[Extracted items]
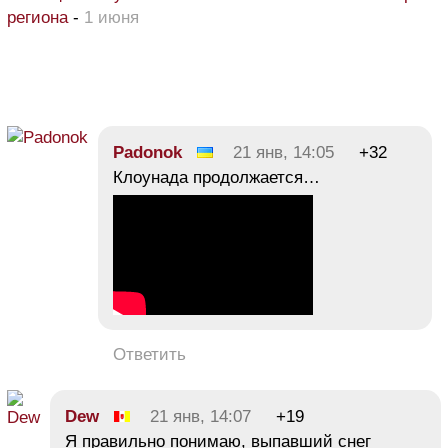
региона
-
1 июня
Padonok
21 янв, 14:05
+32
Клоунада продолжается…
Ответить
Dew
21 янв, 14:07
+19
Я правильно понимаю, выпавший снег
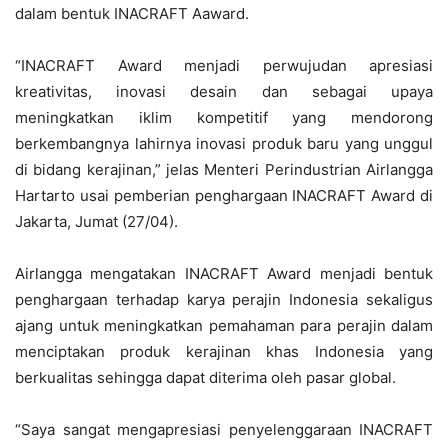
dalam bentuk INACRAFT Aaward.
“INACRAFT Award menjadi perwujudan apresiasi
kreativitas, inovasi desain dan sebagai upaya
meningkatkan iklim kompetitif yang mendorong
berkembangnya lahirnya inovasi produk baru yang unggul
di bidang kerajinan,” jelas Menteri Perindustrian Airlangga
Hartarto usai pemberian penghargaan INACRAFT Award di
Jakarta, Jumat (27/04).
Airlangga mengatakan INACRAFT Award menjadi bentuk
penghargaan terhadap karya perajin Indonesia sekaligus
ajang untuk meningkatkan pemahaman para perajin dalam
menciptakan produk kerajinan khas Indonesia yang
berkualitas sehingga dapat diterima oleh pasar global.
“Saya sangat mengapresiasi penyelenggaraan INACRAFT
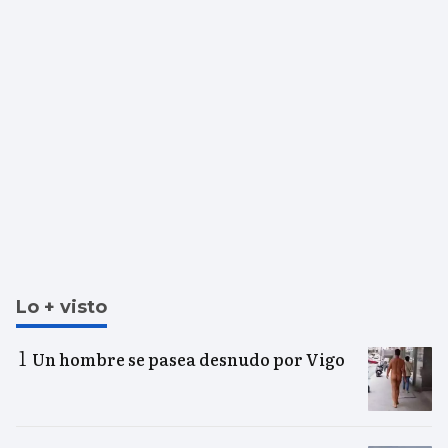
Lo + visto
Un hombre se pasea desnudo por Vigo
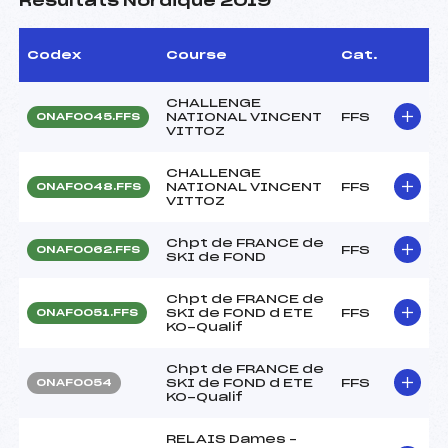
Résultats Nordique 2019
Codex
Course
Cat.
CHALLENGE
NATIONAL VINCENT
FFS
ONAF0045.FFS
VITTOZ
CHALLENGE
NATIONAL VINCENT
FFS
ONAF0048.FFS
VITTOZ
Chpt de FRANCE de
FFS
ONAF0062.FFS
SKI de FOND
Chpt de FRANCE de
SKI de FOND d ETE
FFS
ONAF0051.FFS
KO-Qualif
Chpt de FRANCE de
SKI de FOND d ETE
FFS
ONAF0054
KO-Qualif
RELAIS Dames –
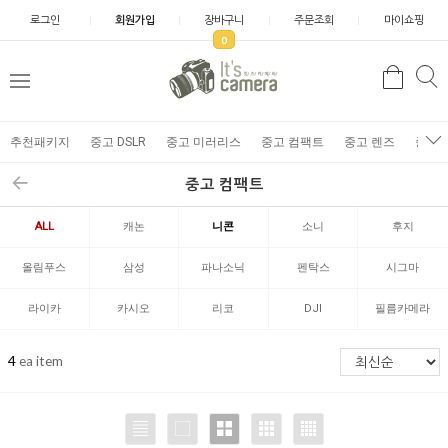
로그인
회원가입
장바구니
주문조회
마이쇼핑
0
추천패키지
중고 DSLR
중고 미러리스
중고 컴팩트
중고 렌즈
중고 
중고 컴팩트
ALL
캐논
니콘
소니
후지
올림푸스
삼성
파나소닉
펜탁스
시그마
라이카
카시오
리코
DJI
필름카메라
4
ea item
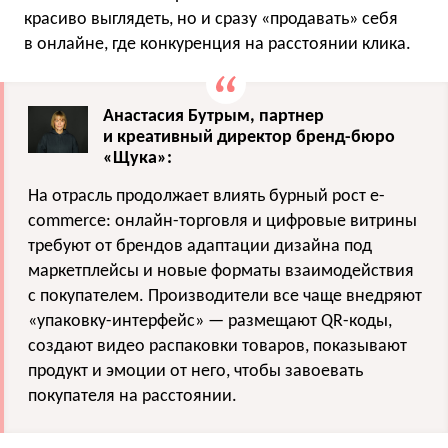
красиво выглядеть, но и сразу «продавать» себя
в онлайне, где конкуренция на расстоянии клика.
Анастасия Бутрым, партнер
и креативный директор бренд-бюро
«Щука»:
На отрасль продолжает влиять бурный рост e-
commerce: онлайн-торговля и цифровые витрины
требуют от брендов адаптации дизайна под
маркетплейсы и новые форматы взаимодействия
с покупателем. Производители все чаще внедряют
«упаковку-интерфейс» — размещают QR-коды,
создают видео распаковки товаров, показывают
продукт и эмоции от него, чтобы завоевать
покупателя на расстоянии.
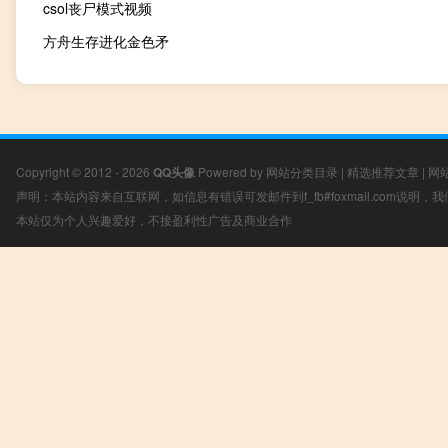
csol丧尸模式视频
方舟生存进化金色矛
Copyright © 2012 - 2026
QQ头像
Powered by
网站分类目录
|
精选推荐文章
|
网
声明：本站内容来自互联网，如信息有错误可发邮件到f_fb#foxmail.com说明
本站仅为个人兴趣爱好，不接盈利性广告及商业合作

Job item => Please repeat the lines of the items, beginning at the line that contains "Résultats Nordique 2019" and stopping after the final line of the items. Omit the pictures from your answer.

Response area =>
Résultats Nordique 2019
Codex
Course
Cat.
CHALLENGE
NATIONAL VINCENT
FFS
ONAF0045.FFS
VITTOZ
CHALLENGE
NATIONAL VINCENT
FFS
ONAF0048.FFS
VITTOZ
Chpt de FRANCE de
FFS
ONAF0062.FFS
SKI de FOND
Chpt de FRANCE de
SKI de FOND d ETE
FFS
ONAF0051.FFS
KO-Qualif
Chpt de FRANCE de
SKI de FOND d ETE
FFS
ONAF0054
KO-Qualif
RELAIS Dames –
로그인
회원가입
장바구니
주문조회
마이쇼핑
0
추천패키지
중고 DSLR
중고 미러리스
중고 컴팩트
중고 렌즈
중고 
중고 컴팩트
ALL
캐논
니콘
소니
후지
올림푸스
삼성
파나소닉
펜탁스
시그마
라이카
카시오
리코
DJI
필름카메라
4
ea item
красиво выглядеть, но и сразу «продавать» себя
в онлайне, где конкуренция на расстоянии клика.
Анастасия Бутрым, партнер
и креативный директор бренд-бюро
«Щука»:
На отрасль продолжает влиять бурный рост e-
commerce: онлайн-торговля и цифровые витрины
требуют от брендов адаптации дизайна под
маркетплейсы и новые форматы взаимодействия
с покупателем. Производители все чаще внедряют
«упаковку-интерфейс» — размещают QR-коды,
создают видео распаковки товаров, показывают
продукт и эмоции от него, чтобы завоевать
покупателя на расстоянии.
csol丧尸模式视频
方舟生存进化金色矛
Copyright © 2012 - 2026
QQ头像
Powered by
网站分类目录
|
精选推荐文章
|
网
声明：本站内容来自互联网，如信息有错误可发邮件到f_fb#foxmail.com说明
本站仅为个人兴趣爱好，不接盈利性广告及商业合作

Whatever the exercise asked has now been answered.